(Exercises):
1 - Based on the issue about delayed MHC replacement, explain why draining an unreachable node takes so long.
2 - Summarize the issue about delayed MHC replacement in two sentences.
Passage shown Block Start
Delayed MHC replacement of unreachable nodes
typeid opened this issue · comments
typeid commented
What steps did you take and what happened?
- Create a CAPA cluster with at least one machine/node
- Apply a machinehealthcheck that attempts to remediate machines when nodes stop reporting status
spec:
maxUnhealthy: 2
unhealthyConditions:
- status: Unknown
timeout: 8m0s
type: Ready
- Stop the underlying EC2 instance in AWS
- The machine is marked as unhealthy after 8 minutes, but the drain takes a long time
What did you expect to happen?
Once the MHC determines the node is unhealthy and attempts to replace it, it should skip waiting for graceful pod termination and just delete the pods as soon as possible.
Cluster API version
1.17.1
Kubernetes version
v1.27.13+e709aa5
Anything else you would like to add?
When a node is unreachable, the drain still considers the pod grace periods but skips waiting for pods to delete after 5 minutes:
We should align the behavior with OpenShift MAPI: https://github.com/openshift/machine-api-operator/blob/dcf1387cb69f8257345b2062cff79a6aefb1f5d9/pkg/controller/machine/drain_controller.go#L164-L171
Label(s) to be applied
/kind bug
/area machine
typeid commented
/assign
Alberto García Lamela commented
/triage accepted
Passage shown Block End
Excerpted records Block Start
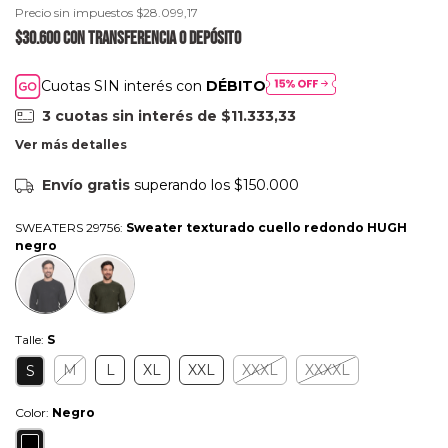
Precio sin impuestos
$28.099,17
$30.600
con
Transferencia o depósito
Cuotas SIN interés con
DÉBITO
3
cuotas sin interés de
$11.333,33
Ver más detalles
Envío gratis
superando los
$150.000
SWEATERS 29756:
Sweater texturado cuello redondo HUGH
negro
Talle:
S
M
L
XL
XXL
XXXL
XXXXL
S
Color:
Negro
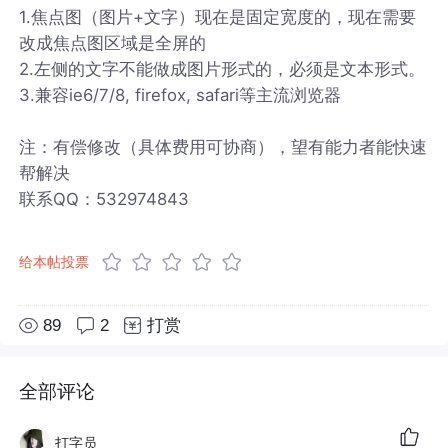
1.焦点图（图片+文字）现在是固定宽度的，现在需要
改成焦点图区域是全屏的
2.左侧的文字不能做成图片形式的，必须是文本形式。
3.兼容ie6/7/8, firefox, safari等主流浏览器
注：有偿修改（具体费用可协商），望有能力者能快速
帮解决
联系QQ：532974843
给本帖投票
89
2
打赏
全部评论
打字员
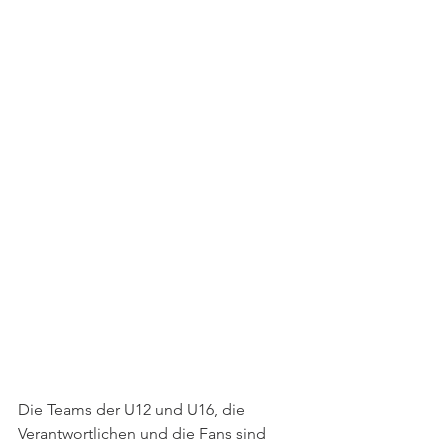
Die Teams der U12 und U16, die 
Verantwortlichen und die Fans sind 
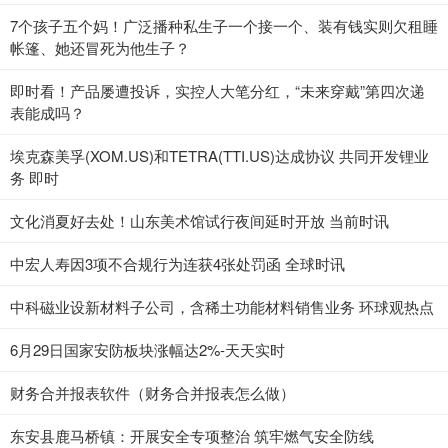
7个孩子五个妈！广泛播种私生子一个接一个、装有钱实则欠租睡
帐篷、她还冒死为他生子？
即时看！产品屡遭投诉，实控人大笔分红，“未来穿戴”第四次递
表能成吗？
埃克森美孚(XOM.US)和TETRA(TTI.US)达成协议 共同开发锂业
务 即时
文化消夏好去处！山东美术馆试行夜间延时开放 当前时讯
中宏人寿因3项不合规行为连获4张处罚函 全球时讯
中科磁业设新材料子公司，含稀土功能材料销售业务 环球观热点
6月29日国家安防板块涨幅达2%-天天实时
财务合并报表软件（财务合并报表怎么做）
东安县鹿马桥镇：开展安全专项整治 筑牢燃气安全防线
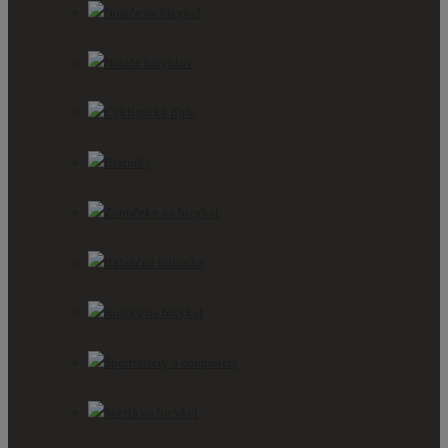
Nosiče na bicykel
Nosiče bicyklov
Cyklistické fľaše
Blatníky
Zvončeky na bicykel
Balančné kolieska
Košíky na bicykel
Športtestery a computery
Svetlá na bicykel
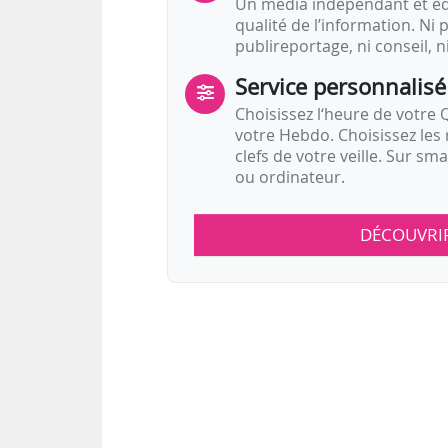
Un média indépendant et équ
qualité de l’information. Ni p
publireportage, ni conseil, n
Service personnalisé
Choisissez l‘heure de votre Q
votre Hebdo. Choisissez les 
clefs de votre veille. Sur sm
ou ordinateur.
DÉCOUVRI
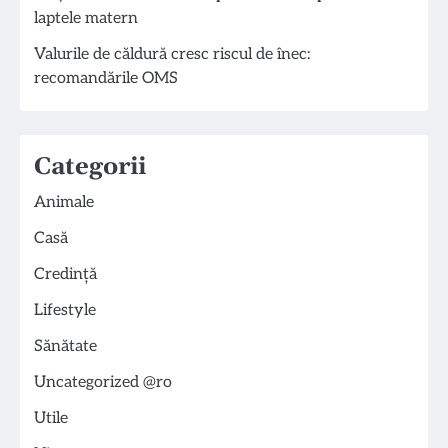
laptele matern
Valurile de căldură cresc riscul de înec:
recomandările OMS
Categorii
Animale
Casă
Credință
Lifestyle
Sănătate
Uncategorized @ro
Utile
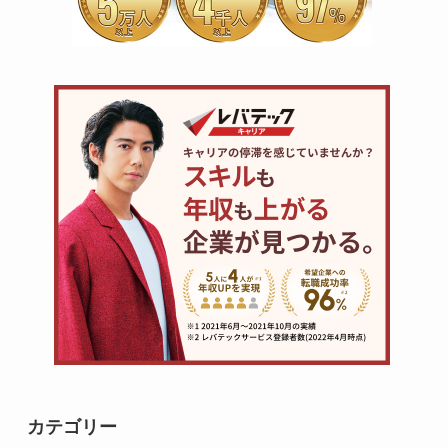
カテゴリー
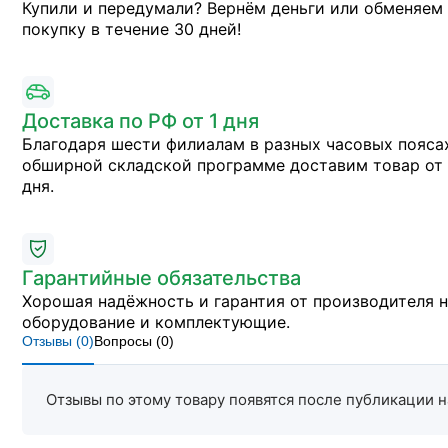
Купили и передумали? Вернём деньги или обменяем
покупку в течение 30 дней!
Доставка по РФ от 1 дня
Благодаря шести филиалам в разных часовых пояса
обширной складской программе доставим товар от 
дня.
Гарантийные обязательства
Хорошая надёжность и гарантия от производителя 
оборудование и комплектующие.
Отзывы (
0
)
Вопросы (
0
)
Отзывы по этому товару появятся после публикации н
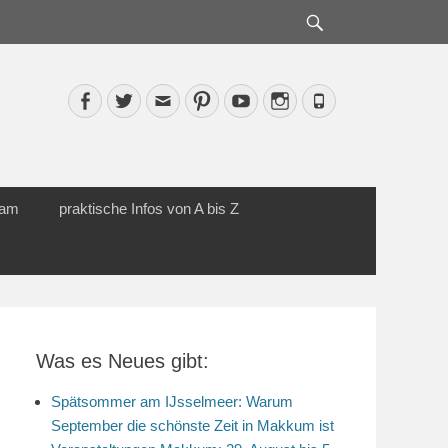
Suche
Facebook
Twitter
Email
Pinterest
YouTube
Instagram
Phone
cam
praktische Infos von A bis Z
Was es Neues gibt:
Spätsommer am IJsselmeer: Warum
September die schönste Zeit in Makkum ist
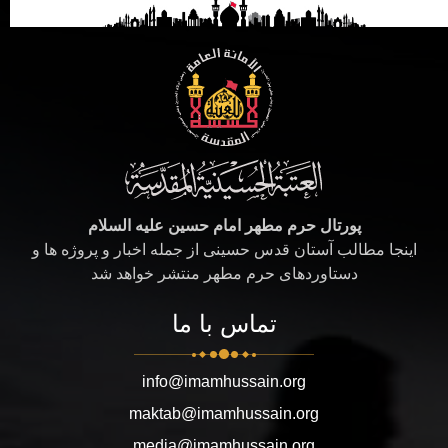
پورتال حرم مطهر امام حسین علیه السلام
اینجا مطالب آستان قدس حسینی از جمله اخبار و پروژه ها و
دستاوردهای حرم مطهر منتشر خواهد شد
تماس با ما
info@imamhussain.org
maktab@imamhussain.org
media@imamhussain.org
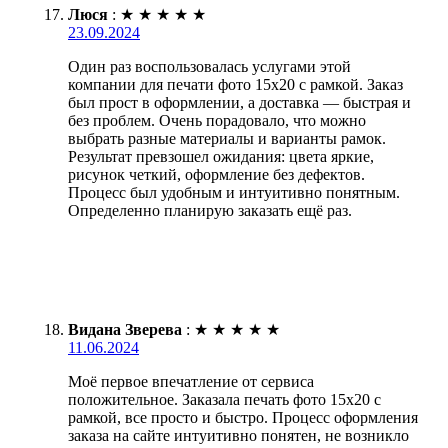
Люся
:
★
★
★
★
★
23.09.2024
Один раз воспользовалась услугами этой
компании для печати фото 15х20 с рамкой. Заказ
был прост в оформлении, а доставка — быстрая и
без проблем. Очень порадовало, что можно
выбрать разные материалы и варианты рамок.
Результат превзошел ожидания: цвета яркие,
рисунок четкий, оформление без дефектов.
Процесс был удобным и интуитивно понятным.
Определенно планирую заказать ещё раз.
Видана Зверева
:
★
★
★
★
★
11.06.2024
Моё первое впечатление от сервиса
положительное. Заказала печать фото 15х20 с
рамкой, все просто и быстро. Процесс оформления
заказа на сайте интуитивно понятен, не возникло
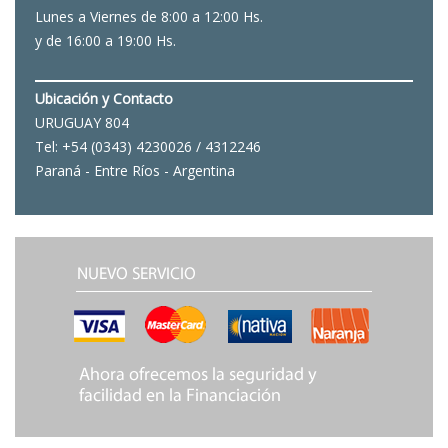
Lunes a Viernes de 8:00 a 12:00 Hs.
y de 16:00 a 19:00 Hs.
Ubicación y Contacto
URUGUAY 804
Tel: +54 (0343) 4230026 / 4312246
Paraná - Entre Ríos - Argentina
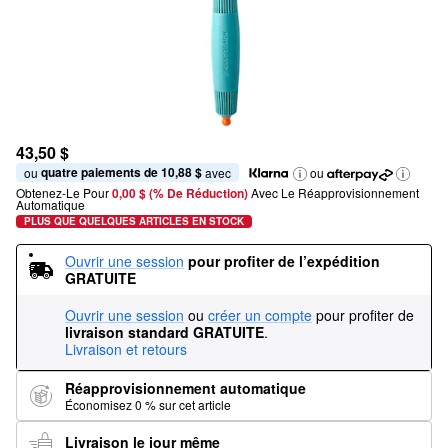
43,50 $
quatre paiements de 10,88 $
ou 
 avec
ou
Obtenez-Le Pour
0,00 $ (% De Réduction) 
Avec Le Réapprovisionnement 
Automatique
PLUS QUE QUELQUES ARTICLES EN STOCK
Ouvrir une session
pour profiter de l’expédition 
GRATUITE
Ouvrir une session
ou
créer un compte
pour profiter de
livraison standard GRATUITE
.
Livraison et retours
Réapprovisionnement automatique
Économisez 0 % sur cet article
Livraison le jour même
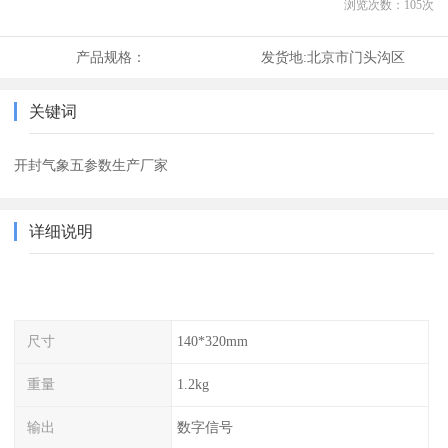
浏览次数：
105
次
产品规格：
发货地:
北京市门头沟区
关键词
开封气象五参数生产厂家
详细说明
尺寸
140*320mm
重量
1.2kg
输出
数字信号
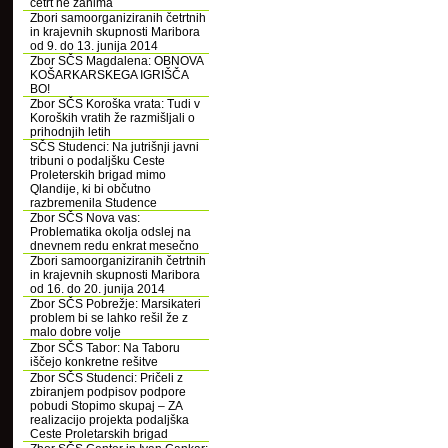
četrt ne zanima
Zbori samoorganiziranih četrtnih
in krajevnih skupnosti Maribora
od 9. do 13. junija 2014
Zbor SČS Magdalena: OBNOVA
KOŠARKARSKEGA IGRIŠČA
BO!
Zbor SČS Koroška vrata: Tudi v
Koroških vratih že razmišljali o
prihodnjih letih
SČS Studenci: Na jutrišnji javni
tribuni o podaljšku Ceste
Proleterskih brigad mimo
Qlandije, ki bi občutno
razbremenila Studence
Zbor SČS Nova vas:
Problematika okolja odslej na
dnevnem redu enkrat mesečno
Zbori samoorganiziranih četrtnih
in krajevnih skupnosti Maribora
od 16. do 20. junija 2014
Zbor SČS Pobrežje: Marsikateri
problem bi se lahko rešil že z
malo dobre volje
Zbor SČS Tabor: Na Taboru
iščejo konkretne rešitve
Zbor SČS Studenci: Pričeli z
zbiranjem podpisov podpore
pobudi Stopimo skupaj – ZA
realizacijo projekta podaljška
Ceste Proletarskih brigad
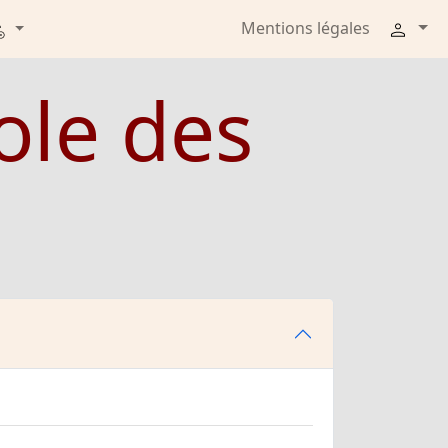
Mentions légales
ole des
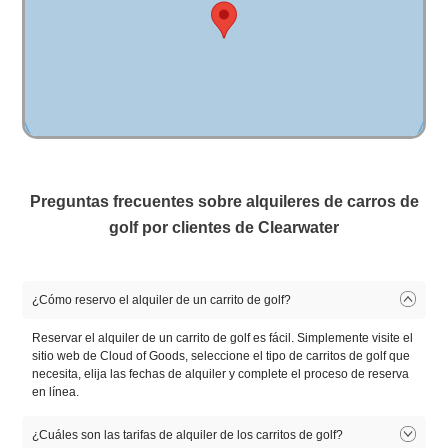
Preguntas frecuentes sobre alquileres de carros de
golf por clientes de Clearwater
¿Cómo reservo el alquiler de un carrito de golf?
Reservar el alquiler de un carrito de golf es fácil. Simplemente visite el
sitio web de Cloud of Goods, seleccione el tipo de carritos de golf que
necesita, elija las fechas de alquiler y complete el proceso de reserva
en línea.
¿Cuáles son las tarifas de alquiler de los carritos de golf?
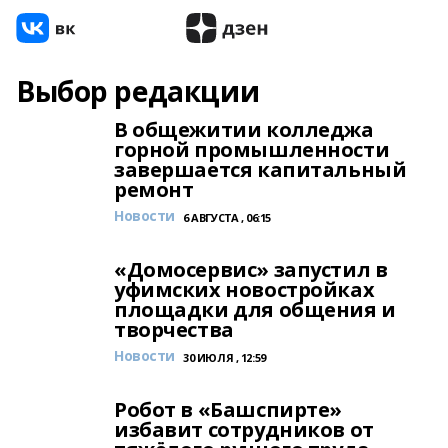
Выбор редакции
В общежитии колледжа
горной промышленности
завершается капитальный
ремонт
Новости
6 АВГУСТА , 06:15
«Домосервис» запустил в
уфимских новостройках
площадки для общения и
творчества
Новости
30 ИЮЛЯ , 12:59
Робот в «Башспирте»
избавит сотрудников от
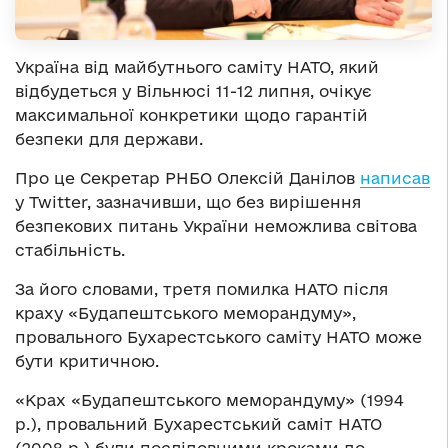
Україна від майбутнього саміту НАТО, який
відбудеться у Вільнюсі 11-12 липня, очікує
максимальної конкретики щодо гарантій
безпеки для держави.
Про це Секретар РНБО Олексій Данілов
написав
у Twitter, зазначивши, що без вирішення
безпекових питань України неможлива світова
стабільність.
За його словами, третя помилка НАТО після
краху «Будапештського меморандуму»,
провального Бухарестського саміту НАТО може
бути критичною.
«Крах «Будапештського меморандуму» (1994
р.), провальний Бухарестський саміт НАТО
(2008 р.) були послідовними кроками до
Excerpted records Block End
(Solutions by task):
1 - When a node is unreachable, the drain still honors the pods' grace periods. It only stops waiting for the pods to be deleted after 5 minutes.

2 - After the EC2 instance behind a CAPA cluster node is stopped, a machinehealthcheck marks the machine unhealthy after 8 minutes, but the drain takes a long time because it still considers pod grace periods. The reporter expects the MHC to skip waiting for graceful pod termination and delete the pods as soon as possible, in line with OpenShift MAPI, and the issue was assigned and triaged as accepted.